Segment Start: EXERCISE DATA

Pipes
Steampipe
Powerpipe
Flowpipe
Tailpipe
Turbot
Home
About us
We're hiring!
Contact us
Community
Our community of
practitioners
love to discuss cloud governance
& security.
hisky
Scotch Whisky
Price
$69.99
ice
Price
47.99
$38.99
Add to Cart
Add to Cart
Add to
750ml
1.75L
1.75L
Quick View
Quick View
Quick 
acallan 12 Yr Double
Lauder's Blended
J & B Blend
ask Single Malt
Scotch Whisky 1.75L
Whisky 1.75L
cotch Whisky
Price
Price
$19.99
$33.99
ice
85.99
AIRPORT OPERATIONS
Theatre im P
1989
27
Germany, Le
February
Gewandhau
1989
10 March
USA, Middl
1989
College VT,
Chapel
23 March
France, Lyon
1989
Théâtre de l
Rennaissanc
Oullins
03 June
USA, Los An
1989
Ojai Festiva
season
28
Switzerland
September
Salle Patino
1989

Segment End: EXERCISE DATA
Segment Start: EXERCISE DATA

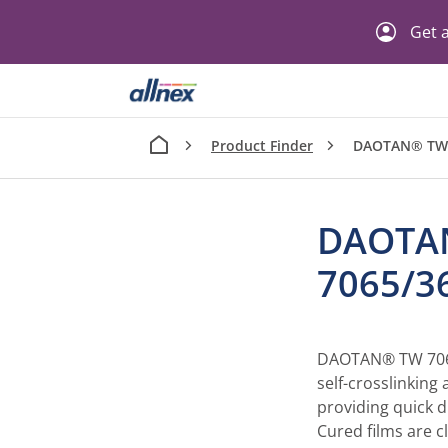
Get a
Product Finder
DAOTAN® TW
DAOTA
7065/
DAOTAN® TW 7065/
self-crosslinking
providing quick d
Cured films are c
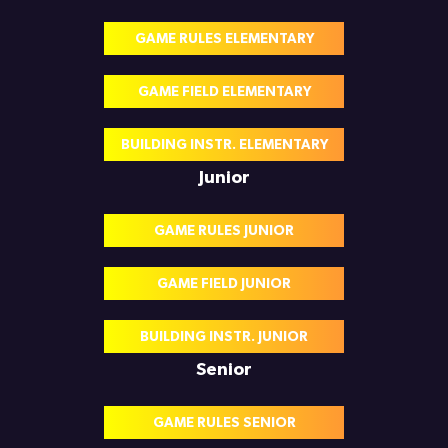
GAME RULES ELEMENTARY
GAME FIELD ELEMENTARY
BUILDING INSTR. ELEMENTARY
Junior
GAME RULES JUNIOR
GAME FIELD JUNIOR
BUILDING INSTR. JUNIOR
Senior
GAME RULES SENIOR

Segment End: EXERCISE DATA

• [WHAT IS BEING ASKED]:
Copy out the lines starting with the line that contains "GAME RULES ELEMENTARY" and going on through the line that contains "GAME RULES SENIOR", both of those included, with each line reproduced without any change.

• [YOUR SOLUTION]:
GAME RULES ELEMENTARY
GAME FIELD ELEMENTARY
BUILDING INSTR. ELEMENTARY
Junior
GAME RULES JUNIOR
GAME FIELD JUNIOR
BUILDING INSTR. JUNIOR
Senior
GAME RULES SENIOR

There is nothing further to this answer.